Back in Hamburg the strains placed on Mahler had extended since he had
taken over from von Bulow. There was no-one replacing him although he had
taken on the young Bruno Walter as an assistant, more as a disciple. He had
reached his limit with Pollini who was a kind of cross breed between Donald
Trump and Raymond Gubbay. The aims of Pollini and Mahler were different.
For Pollini it was financial success. For Mahler it was I conduct to live. I live
to compose. The time had come to move on and there was only one place
which beckoned, Vienna. This had its problems. There was first of all an
institutional stumbling block.
To become director of the Hofoper it
necessitated a Court appointment and the holder to be of the Catholic faith.
Mahler had been Jewish all his life but non-practising and very much an
agnostic but not an atheist, nor more pertinently a Catholic. First though, he
needed to resign his position at Hamburg. He then left on a concert tour,
taking in Berlin for the first performance of this third symphony under
Weingartner and then on to Russia. On his return to Hamburg he entered St
Marys Cathedral at Hamburg to undergo acceptance into the Catholic Faith.
Most writers view his conversion as pragmatic.
For his planned conquest of Vienna Mahler clearly needed to lay the ground.
Vienna already had the leading conductor of the day, Hans Richter, who was
very conservative and very popular. Vienna was also traditional and content to
live on its laurels.

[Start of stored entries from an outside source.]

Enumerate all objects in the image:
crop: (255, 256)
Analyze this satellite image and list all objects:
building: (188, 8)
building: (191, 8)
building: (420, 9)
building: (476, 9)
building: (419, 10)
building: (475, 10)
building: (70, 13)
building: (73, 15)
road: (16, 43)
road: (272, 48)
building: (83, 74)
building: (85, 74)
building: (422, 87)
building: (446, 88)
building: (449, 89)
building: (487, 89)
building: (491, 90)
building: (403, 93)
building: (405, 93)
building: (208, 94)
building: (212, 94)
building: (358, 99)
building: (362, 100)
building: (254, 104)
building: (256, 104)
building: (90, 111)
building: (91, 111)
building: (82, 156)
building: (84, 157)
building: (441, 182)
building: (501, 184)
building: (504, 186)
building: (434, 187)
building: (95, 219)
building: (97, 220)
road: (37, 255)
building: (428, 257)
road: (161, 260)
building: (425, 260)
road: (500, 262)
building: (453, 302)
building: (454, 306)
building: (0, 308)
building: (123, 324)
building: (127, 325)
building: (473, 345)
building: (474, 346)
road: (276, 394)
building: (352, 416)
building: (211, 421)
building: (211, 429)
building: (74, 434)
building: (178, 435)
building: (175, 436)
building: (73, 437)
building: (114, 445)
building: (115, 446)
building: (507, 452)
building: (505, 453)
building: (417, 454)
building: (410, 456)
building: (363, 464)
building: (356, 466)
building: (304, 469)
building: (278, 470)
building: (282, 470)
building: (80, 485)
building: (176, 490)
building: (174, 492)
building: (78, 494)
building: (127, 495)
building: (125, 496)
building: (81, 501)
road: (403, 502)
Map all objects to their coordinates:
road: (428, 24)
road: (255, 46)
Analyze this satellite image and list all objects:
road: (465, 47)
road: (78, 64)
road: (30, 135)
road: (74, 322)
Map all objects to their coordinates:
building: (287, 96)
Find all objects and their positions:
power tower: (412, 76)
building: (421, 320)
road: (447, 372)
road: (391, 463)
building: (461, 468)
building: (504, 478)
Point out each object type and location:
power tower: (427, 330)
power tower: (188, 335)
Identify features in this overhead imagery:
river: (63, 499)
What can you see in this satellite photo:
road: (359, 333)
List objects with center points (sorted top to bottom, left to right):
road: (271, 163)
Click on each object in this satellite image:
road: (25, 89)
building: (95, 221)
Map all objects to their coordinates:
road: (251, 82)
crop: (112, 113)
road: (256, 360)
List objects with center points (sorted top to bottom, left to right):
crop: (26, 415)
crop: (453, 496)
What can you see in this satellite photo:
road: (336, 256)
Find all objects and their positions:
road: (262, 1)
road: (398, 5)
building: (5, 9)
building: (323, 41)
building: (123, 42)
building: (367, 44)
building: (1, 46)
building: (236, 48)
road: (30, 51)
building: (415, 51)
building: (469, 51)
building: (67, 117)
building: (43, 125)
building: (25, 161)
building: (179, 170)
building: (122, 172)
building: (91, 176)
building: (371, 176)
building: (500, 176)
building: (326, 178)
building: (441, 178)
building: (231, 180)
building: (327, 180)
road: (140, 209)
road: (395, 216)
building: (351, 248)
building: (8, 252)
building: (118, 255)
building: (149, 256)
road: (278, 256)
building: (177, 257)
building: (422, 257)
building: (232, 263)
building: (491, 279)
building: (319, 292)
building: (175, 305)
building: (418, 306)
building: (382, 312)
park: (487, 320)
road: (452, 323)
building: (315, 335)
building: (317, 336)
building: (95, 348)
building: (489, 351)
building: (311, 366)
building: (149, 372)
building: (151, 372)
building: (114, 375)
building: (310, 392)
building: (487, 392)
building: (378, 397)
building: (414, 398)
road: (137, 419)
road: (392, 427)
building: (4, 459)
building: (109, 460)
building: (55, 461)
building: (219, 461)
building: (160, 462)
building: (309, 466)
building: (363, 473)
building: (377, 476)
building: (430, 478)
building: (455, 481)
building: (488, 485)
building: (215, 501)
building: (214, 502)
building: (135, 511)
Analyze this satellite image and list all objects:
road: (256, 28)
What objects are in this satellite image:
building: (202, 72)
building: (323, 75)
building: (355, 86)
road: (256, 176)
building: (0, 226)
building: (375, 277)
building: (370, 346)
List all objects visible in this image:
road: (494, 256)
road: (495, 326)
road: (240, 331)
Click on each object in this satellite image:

Mahler called upon Brahms who still held influence but there
was nothing coming from that quarter. Richter was opposed. He could not call
into question Mahlers musical credentials but he had his own anti-Semitic
ones. In this he enlisted support from Cosima Wagner who added her dose of
vitriol stating her husband would never have allowed Mahler into Bayreuth.
Viennas mayor, equally anti-Semitic, stated only he could pronounce upon
who was a Jew and who was not. Amongst the turmoil there were those with
influence on Mahlers side particularly the Court Chamberlain. They were
aware that Vienna was living off its past and needed someone like Mahler to
pull it up by its boot tags ready for the twentieth century. The old school were
gradually dying off. Richter announced he would be leaving to conduct at the
Halle in Manchester, after which he would become the first conductor of the
London Symphony Orchestra founded in 1904. Bruckner, the idol of Mahlers
youth, but also ex organist of Linz Cathedral, had died in 1896, soon to be
followed by Clara Schumann. Then in April 1897 Brahms himself died. Within a
month of his death, Gustav Mahler took his place on the podium at Vienna for
his first appearance there, a performance of Lohengrin. Had the great Wagner
himself been there, in person or in spirit, even he would have joined in the
applause at the curtain call. Before the end of the year Gustav Mahler would be
the unchallenged and undisputed music director of the Vienna Opera.